Here are some records. Print all of them exactly.

-- -- --

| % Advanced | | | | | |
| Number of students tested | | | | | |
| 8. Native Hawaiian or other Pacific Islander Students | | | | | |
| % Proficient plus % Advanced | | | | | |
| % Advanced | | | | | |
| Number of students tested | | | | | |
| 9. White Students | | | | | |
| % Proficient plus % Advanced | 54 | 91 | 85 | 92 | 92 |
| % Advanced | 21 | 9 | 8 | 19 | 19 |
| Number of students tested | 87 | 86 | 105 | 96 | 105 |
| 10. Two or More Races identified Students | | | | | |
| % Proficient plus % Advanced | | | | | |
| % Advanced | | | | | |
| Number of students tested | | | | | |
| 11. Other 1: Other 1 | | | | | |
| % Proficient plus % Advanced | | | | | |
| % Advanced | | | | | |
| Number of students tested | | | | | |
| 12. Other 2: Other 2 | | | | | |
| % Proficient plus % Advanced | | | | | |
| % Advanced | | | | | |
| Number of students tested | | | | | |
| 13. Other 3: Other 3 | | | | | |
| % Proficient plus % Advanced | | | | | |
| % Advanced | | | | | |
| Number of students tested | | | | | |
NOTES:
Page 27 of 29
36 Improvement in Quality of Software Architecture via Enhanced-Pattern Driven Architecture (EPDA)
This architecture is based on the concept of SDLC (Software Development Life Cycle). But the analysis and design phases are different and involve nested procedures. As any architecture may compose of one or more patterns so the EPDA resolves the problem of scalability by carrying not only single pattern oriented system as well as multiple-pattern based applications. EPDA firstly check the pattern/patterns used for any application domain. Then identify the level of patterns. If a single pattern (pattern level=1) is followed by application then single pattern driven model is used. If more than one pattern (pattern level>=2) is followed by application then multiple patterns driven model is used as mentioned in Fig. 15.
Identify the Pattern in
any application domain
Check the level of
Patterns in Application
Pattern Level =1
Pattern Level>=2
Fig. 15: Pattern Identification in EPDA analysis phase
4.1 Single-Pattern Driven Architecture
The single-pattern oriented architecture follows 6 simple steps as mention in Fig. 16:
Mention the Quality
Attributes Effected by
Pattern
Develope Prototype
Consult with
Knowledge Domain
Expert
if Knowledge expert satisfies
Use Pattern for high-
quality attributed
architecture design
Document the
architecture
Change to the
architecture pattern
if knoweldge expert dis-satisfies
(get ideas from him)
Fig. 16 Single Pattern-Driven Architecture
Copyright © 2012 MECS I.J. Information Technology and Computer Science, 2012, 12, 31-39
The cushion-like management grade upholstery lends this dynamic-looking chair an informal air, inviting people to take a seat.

-- -- --

▶ [Response area]:
| % Advanced | | | | | |
| Number of students tested | | | | | |
| 8. Native Hawaiian or other Pacific Islander Students | | | | | |
| % Proficient plus % Advanced | | | | | |
| % Advanced | | | | | |
| Number of students tested | | | | | |
| 9. White Students | | | | | |
| % Proficient plus % Advanced | 54 | 91 | 85 | 92 | 92 |
| % Advanced | 21 | 9 | 8 | 19 | 19 |
| Number of students tested | 87 | 86 | 105 | 96 | 105 |
| 10. Two or More Races identified Students | | | | | |
| % Proficient plus % Advanced | | | | | |
| % Advanced | | | | | |
| Number of students tested | | | | | |
| 11. Other 1: Other 1 | | | | | |
| % Proficient plus % Advanced | | | | | |
| % Advanced | | | | | |
| Number of students tested | | | | | |
| 12. Other 2: Other 2 | | | | | |
| % Proficient plus % Advanced | | | | | |
| % Advanced | | | | | |
| Number of students tested | | | | | |
| 13. Other 3: Other 3 | | | | | |
| % Proficient plus % Advanced | | | | | |
| % Advanced | | | | | |
| Number of students tested | | | | | |
NOTES:
Page 27 of 29
36 Improvement in Quality of Software Architecture via Enhanced-Pattern Driven Architecture (EPDA)
This architecture is based on the concept of SDLC (Software Development Life Cycle). But the analysis and design phases are different and involve nested procedures. As any architecture may compose of one or more patterns so the EPDA resolves the problem of scalability by carrying not only single pattern oriented system as well as multiple-pattern based applications. EPDA firstly check the pattern/patterns used for any application domain. Then identify the level of patterns. If a single pattern (pattern level=1) is followed by application then single pattern driven model is used. If more than one pattern (pattern level>=2) is followed by application then multiple patterns driven model is used as mentioned in Fig. 15.
Identify the Pattern in
any application domain
Check the level of
Patterns in Application
Pattern Level =1
Pattern Level>=2
Fig. 15: Pattern Identification in EPDA analysis phase
4.1 Single-Pattern Driven Architecture
The single-pattern oriented architecture follows 6 simple steps as mention in Fig. 16:
Mention the Quality
Attributes Effected by
Pattern
Develope Prototype
Consult with
Knowledge Domain
Expert
if Knowledge expert satisfies
Use Pattern for high-
quality attributed
architecture design
Document the
architecture
Change to the
architecture pattern
if knoweldge expert dis-satisfies
(get ideas from him)
Fig. 16 Single Pattern-Driven Architecture
Copyright © 2012 MECS I.J. Information Technology and Computer Science, 2012, 12, 31-39
The cushion-like management grade upholstery lends this dynamic-looking chair an informal air, inviting people to take a seat.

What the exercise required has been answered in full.